The bright white of the buildings designed by Dudok
set them apart from the surrounding buildings in the local brown brick. On the
main thoroughfare (Geldropseweg) the garden village presents itself with
detailed corner buildings with shops behind rounded bay windows.
Monotony is avoided by staggering the building line
and raising portions of the roofline. These are the classic Unwinesk devices of
the Garden City Movement used here together with New Objective Architecture. The
litteral translation of Tuindorp is garden village. This village feel is
emphasised by the use of ample gardens at the front and the back of the houses.
This creates a green setting for people to live in houses filled with air and
light (the modernist ideals for future living).
The trees in the streets are now fully grown and cast
their dappled shade on the roads. The layout of the roads is linear, but
through the clever use of T-junctions the sightlines are kept short. All roads
in the garden village were planted with trees. also all front garden were
planted with privet hedges. This still creates a great sense of coherence
within the "white village".
In the middle of this log row of terraced housing the
roofline is raised to accommodate loggias. On the end the corner building is
brought forward to create a more intimate feel and a gate-like effect. Also
note the balconies that protrude over the entrances as rain awnings and the
round windows.
Another way of ending the rows of terraced houses is
to have these turret-like corners. They effectively break up the horizontal
lines of the buildings and signal a side street.
The corner is made by turning the corner building 90
degrees. Also note the different way in which the windows are set in the
facade. In the long facades the windows form ribbons or large blocks of glass
framed by thin metal strips; on the corners the square and rectangular windows
are regularly distributed across the full height of the facade thus emphasising
the vertical. The buildings Dudok designed were partly inspired by the block
designed by Oud for the Weißenhofsiedlung in Stuttgart.On the inside the layout
is rather conventional, but on the outside several citations of Oud's
architecture were included in the designs. The buildings have not been rendered
like the modernist Bauaus-buildings in Stuttgart, but executed in bricks
painted white on a black strip reminiscent of the designs of Aalto.
The influence of Bauhaus also shines through in these
long facades. Dudok gives them his own twist. As an architect he was a
modernist without the hang-ups of most of his colleagues about shape, colour
and materials. Dudok is best known as an exponent of brick cubism, although his
work always has a subtle, but distinct decorative twist.
The central square (Burghtplein) is a public garden
with a playground. The buildings frame the diamond shaped open green space. On
the west side the offices of the
DAF-factory once stood. Now they have been replaced with houses in a
sympathetic style. In the original plans this small garden square would serve
as a focal point for the western part of the garden village; in the east a much
larger tapering space with (skating) pond an public garden next to the proposed
church was envisaged.
Through clever design, and with little difference in
materials or colours the long rows of terraced housing are never boring and
never give the feel of an urban housing estate.
The redevelopment of the brown field site of the
DAF-factory was done most excellently. The new layout of streets mirror those
on the other side of the garden square. Also the building style is mirrored,
but to distinguish them from the old Dudok-buildings the new housing has dark
roofs and a red trim at the base of the brick facades painted white. This is
how you add new buildings to an area with a strong character!

◆ **RECORD EXCERPTS**:
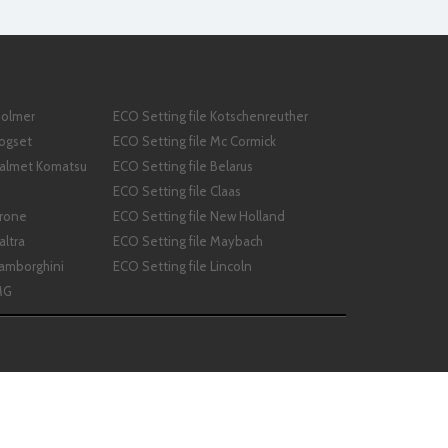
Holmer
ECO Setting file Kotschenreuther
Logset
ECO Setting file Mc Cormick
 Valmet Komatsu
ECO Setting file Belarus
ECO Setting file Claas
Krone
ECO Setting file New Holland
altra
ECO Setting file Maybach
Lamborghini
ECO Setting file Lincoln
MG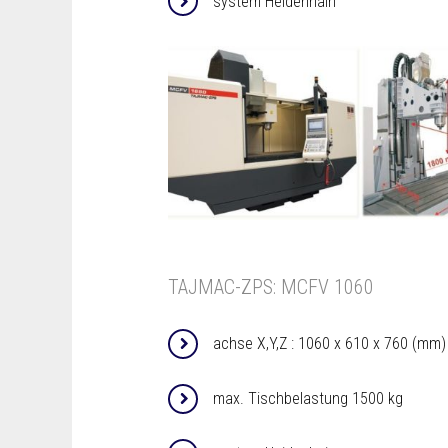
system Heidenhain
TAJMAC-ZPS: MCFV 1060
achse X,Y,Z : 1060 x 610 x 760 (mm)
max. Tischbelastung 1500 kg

==

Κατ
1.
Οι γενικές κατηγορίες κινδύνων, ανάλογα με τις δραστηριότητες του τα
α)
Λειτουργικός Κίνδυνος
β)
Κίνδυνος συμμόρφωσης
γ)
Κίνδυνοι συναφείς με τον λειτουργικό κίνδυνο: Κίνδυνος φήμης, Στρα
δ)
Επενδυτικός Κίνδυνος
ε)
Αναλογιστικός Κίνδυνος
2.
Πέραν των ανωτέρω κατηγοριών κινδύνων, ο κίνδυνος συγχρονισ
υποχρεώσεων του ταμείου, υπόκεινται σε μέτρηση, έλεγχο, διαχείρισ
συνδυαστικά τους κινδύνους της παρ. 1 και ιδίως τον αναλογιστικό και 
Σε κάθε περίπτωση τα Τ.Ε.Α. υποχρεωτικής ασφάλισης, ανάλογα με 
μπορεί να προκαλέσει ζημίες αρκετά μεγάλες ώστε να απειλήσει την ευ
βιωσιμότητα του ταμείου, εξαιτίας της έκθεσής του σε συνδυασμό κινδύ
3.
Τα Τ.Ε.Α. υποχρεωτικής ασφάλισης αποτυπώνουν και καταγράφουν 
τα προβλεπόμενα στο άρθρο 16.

* * *

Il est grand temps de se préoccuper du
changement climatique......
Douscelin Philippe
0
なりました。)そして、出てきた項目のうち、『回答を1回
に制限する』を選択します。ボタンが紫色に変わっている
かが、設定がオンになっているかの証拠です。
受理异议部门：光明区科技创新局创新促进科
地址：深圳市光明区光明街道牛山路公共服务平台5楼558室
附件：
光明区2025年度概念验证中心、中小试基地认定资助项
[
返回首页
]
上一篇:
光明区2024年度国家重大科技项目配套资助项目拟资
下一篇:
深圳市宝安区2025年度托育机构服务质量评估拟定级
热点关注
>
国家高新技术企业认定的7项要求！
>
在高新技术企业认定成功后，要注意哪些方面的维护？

◆ **TASKS TO COMPLETE**:
[1] Translate this sentence from the text on Dudok's garden village into French: "The trees in the streets are now fully grown and cast their dappled shade on the roads."
[2] Reproduce word for word the part of the text on Dudok's garden village that opens with the words "This creates a" and closes with "round windows.".

◆ **SOLUTIONS BELOW**:
[1] Les arbres des rues sont désormais arrivés à maturité et projettent leur ombre tachetée sur les chaussées.

[2]
This creates a green setting for people to live in houses filled with air and
light (the modernist ideals for future living).
The trees in the streets are now fully grown and cast
their dappled shade on the roads. The layout of the roads is linear, but
through the clever use of T-junctions the sightlines are kept short. All roads
in the garden village were planted with trees. also all front garden were
planted with privet hedges. This still creates a great sense of coherence
within the "white village".
In the middle of this log row of terraced housing the
roofline is raised to accommodate loggias. On the end the corner building is
brought forward to create a more intimate feel and a gate-like effect. Also
note the balconies that protrude over the entrances as rain awnings and the
round windows.